When an oversold stock stops going down, it just might be right to buy. Here’s a trade idea on Juniper (JNPR) (January 29, 2016)
I want to look a Juniper ( NYSE:JNPR ) here on this Free Chart, here’s why: The company reported earning on Thursday, maybe it was Wednesday night. I just know that Thursday this thing got absolutely crushed. I think they actually beat earnings but guided lower. I would rather miss earnings and guide higher, the market would too. But if you look at this stock, you can really see, on the weekly chart, this is big zigzagy” stuff here. And this pattern has definitely been broken. It was a nice uptrending channel that lasted for more than a year. The stock fell down, 22.00 is the floor right now. You look and see what happened on the daily chart, you see all the puking on Thursday. The stock gaps up on Friday and it closes, not above Thursdays INTRADAY high, but above the OPENING, above the opening.
That’s important because right now this is like the “oh crap” pattern here. Where all those folks who sold at the open on Thursday, certainly the rest of the day, are looking at this stock, going, “Oh crap! I think I might have sold at the bottom.” So you’re going to see buyers come back into this stock. I mean, guidance lower is guidance lower, and that’s the way it goes. But from a technical standpoint this is a really good reversal pattern. It’s still outside the lower Bollinger Band, which stocks generally aren’t supposed to be, not for very long or the Bollinger Band extends out to greet it. But here, I’m looking, 24.00 will get you to this intraday high here on Thursday. I would look for 4 or 5 percent out of this stock before it hits this prior support level here. So on a very short-term basis I think Juniper ( NYSE:JNPR ) is a trade for you.

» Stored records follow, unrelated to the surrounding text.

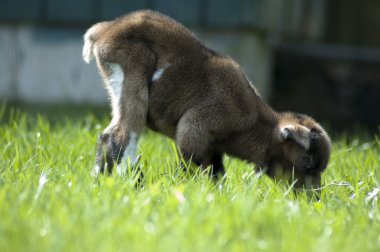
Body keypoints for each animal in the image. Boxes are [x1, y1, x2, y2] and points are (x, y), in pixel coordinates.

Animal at [82, 10, 330, 190]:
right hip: (131, 75)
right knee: (121, 135)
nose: (315, 197)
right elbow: (190, 165)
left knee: (109, 137)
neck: (252, 120)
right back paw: (134, 184)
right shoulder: (195, 128)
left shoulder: (213, 148)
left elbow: (216, 172)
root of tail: (104, 30)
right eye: (308, 162)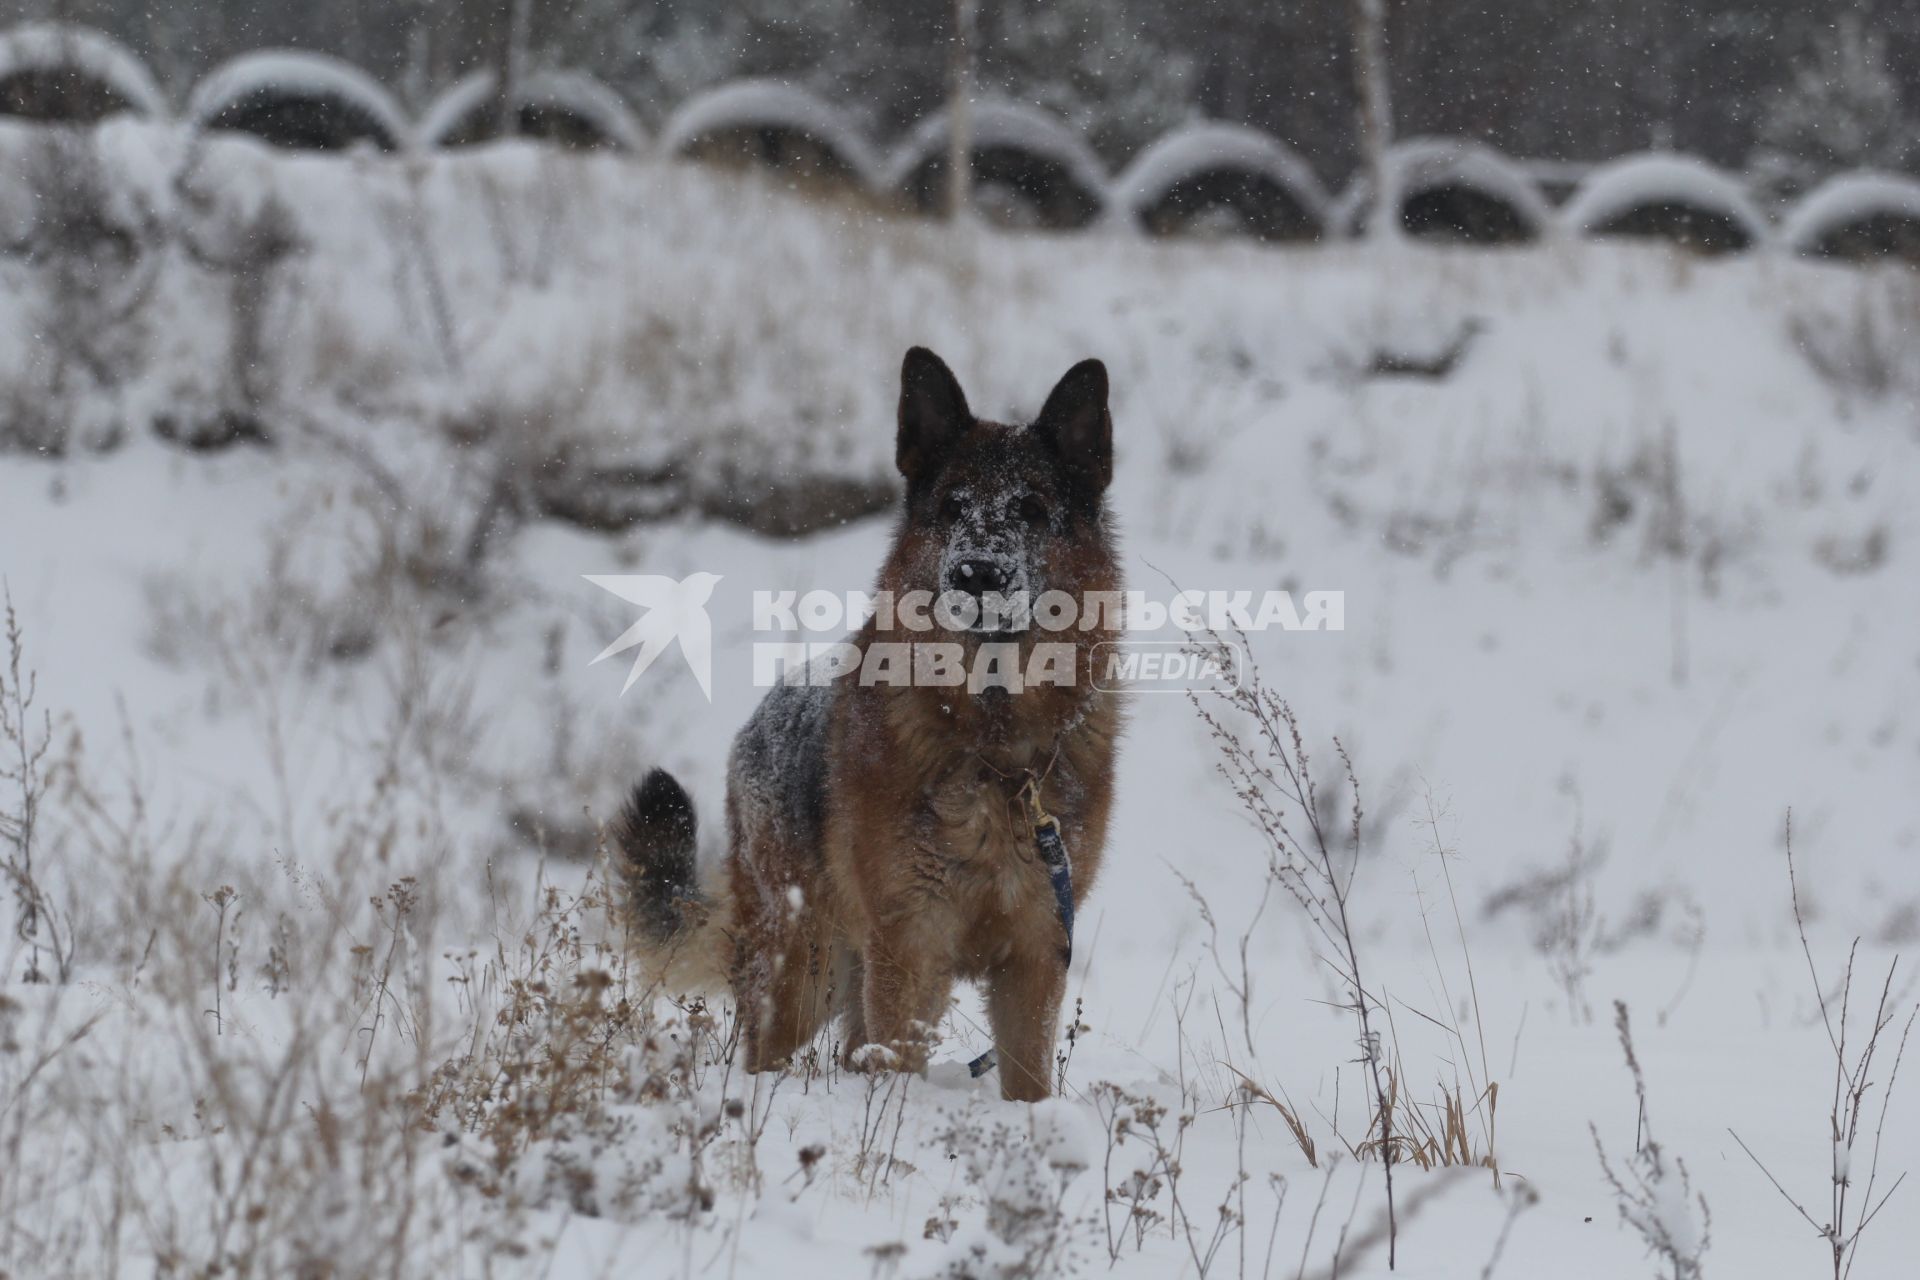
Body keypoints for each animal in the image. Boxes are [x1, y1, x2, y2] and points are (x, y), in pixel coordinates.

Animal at [614, 347, 1121, 1105]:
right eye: (953, 507)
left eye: (1032, 510)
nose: (976, 573)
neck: (992, 748)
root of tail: (754, 726)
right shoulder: (911, 948)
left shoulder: (1035, 959)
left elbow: (1027, 1084)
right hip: (808, 974)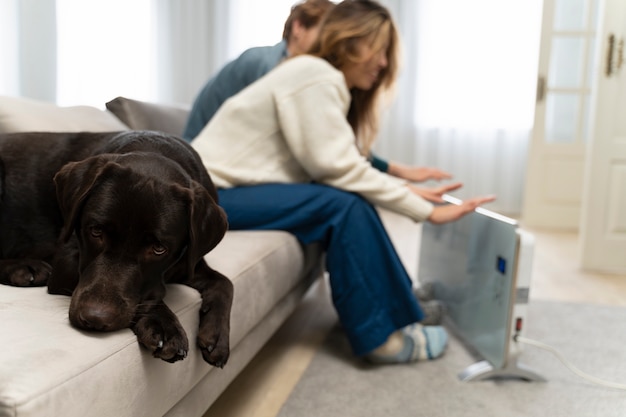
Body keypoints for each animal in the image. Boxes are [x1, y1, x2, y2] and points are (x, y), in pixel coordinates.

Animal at [0, 132, 232, 366]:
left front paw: (217, 337)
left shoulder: (188, 262)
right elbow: (151, 295)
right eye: (96, 231)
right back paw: (25, 268)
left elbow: (224, 282)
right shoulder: (65, 264)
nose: (94, 318)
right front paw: (164, 325)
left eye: (158, 248)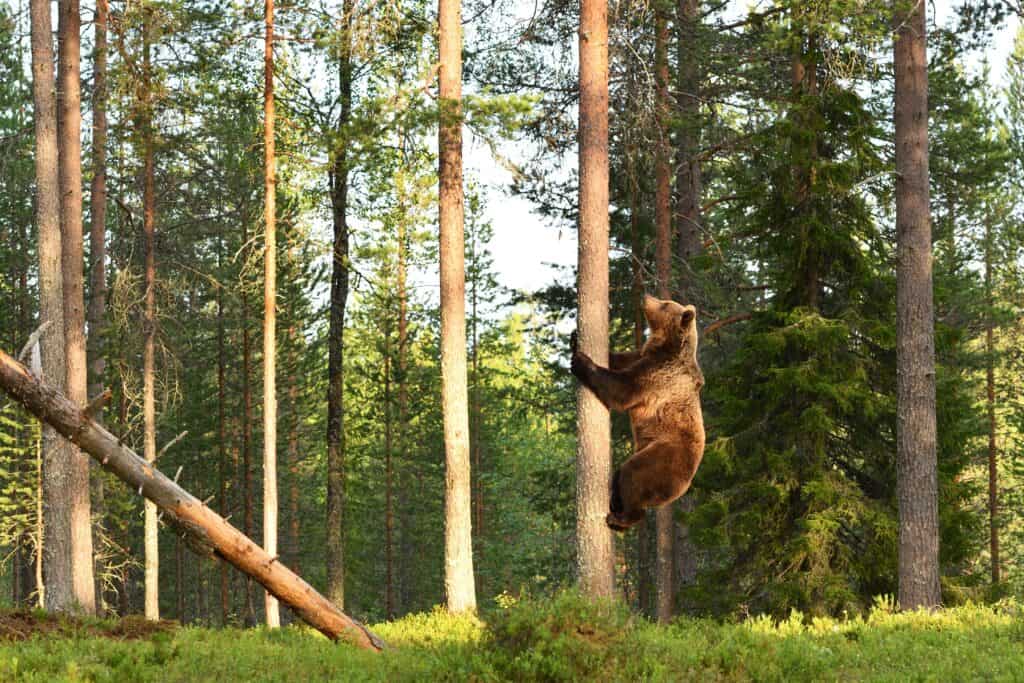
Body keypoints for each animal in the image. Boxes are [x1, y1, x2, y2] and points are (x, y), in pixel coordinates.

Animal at [569, 296, 704, 532]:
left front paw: (581, 361)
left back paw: (620, 518)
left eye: (665, 303)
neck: (666, 347)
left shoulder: (659, 375)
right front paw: (575, 339)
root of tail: (683, 488)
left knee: (633, 474)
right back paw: (616, 502)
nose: (647, 296)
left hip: (665, 455)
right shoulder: (643, 356)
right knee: (620, 476)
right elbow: (620, 360)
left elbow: (622, 390)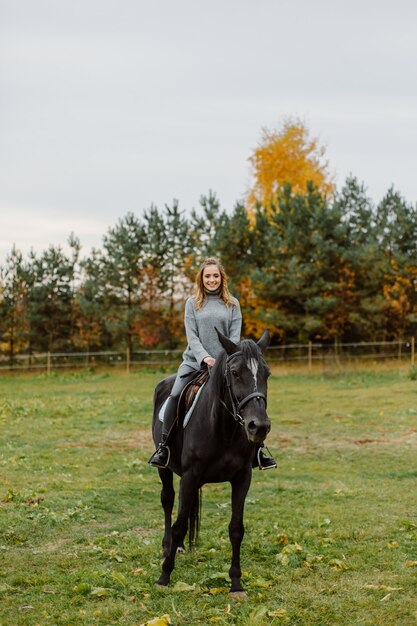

But the real reason I wanted to look at this stock is simple. Because you see a stock that was in this pattern that I showed you on the weekly chart, then the pattern breaks down. You don’t have to just say, “Well screw that, forget about that stock, I’m done.” No! Look at it for other things. You can’t keep track of every stock in the trading universe. But you can keep track of quite a few of them. And when you see a pattern like this, when you see a stock that really sells off and then DOESN’T keep going down, that should tell you something. This is a great example: Amazon ( NASDAQ:AMZN ), this stock fell all the way to like 550.00. A little bit below 550.00 in mid-January. But then when they reported such crappy earnings the stock gaps way down but it didn’t hit a new low. So this is actually a good time to buy Amazon ( NASDAQ:AMZN ). I hadn’t planned on going into this right now, but heck I’m on a roll, why not?
So Amazon ( NASDAQ:AMZN ) is a really good buy right now, because it DIDN’T hit this last low. Juniper ( NYSE:JNPR ), different pattern but the same concept. This is the low, the stock gapped up on Friday and kept going. Basically, just as long as it keeps going up you want to be long. If it starts reversing and rolling down, then get out of the trade. No predictions here. But I’m telling you, this rubber band that has been stretched pretty tight, looks like it’s going to snap back a little more.